Por Antenor Demeterco Junior (*)
A pena de prisão ou a mera carceração provisória (não é pena), sofrem restrições entre os doutrinários da ciência penal.
O Direito Penal criou substitutivos para tais constrições à liberdade sem igual carga intimidatória ou punitiva.
É nos ambientes sombrios das prisões que surgem sociedades criminosas, de lá vem comandos para prática de crimes externamente, as ordens para eliminação de rivais, etc.
NÃO FUNCIONA
Verdade que o principal instrumento de combate aos piores crimes já não impressiona seus artífices.
Se não funciona para delinquentes comuns, tem sido um benefício para políticos delinquentes, como demonstra a História.
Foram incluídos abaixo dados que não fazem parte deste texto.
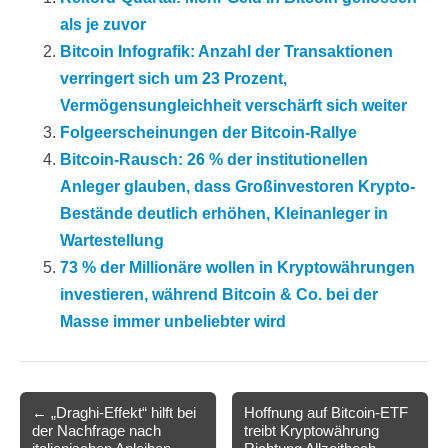
als je zuvor
Bitcoin Infografik: Anzahl der Transaktionen
verringert sich um 23 Prozent,
Vermögensungleichheit verschärft sich weiter
Folgeerscheinungen der Bitcoin-Rallye
Bitcoin-Rausch: 26 % der institutionellen
Anleger glauben, dass Großinvestoren Krypto-
Bestände deutlich erhöhen, Kleinanleger in
Wartestellung
73 % der Millionäre wollen in Kryptowährungen
investieren, während Bitcoin & Co. bei der
Masse immer unbeliebter wird
Post
← „Draghi-Effekt“ hilft bei
Hoffnung auf Bitcoin-ETF
der Nachfrage nach
treibt Kryptowährung
navigation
Adolf Hitler, golpista fracassado em 1923, aproveitou sua curta hospedagem na prisão de Landesberg para escrever seu infame livro “Mein Kampf”.
É ele quem o diz em 1942: “Sem o cárcere, Mein Kampf nunca teria sido escrito” (cf. “1924 O ano que criou Hitler”, página 227, de Peter Ross Range).

CÁRCERE DE TROTSKY
O comunista Leon Trotsky, um dos principais artífices do golpe Bolchevista de 1917, não tinha más lembranças de seu tempo de privação de liberdade na prisão do Czar: “Na prisão vivi, com um livro ou escrevendo horas tão cheias de contentamento como nas assembleias da revolução” (cf. “Minha Vida”, página 476).
SOBRE FASCISMO

A ex-Secretária de Estado norte-americana, Madeleine Albright, em seu livro “Fascismo, um alerta”, esclarece ao mundo acerca da nefasta atualidade deste regime (melhor seria de seus métodos de governo), e como Chaves, Hitler, Mussolini e Perón formaram-se na prisão para ingressar na política (cf. página 131).
AFIANDO AS GARRAS
O político preso parece ser, historicamente, mais perigoso atrás das grades do que livre, pois como um tigre acuado afia as garras para futura atuação.
Democratas acomodados não devem menosprezar o inimigo que trama no silêncio do cárcere, seja programando crimes e revoluções, ou dirigindo eleições.
COMO SUBSTITUÍ-LA?
A prisão, na retórica liberatória dos advogados de júri, é a universidade do crime.
Ainda hoje não se descobriu, lamentavelmente, um substituto à altura da mesma.
E a sociedade não pode existir sem ela.
(*) ANTENOR DEMETERCO JUNIOR, desembargador aposentado do TJPR; advogado; estudioso da História do Século 20.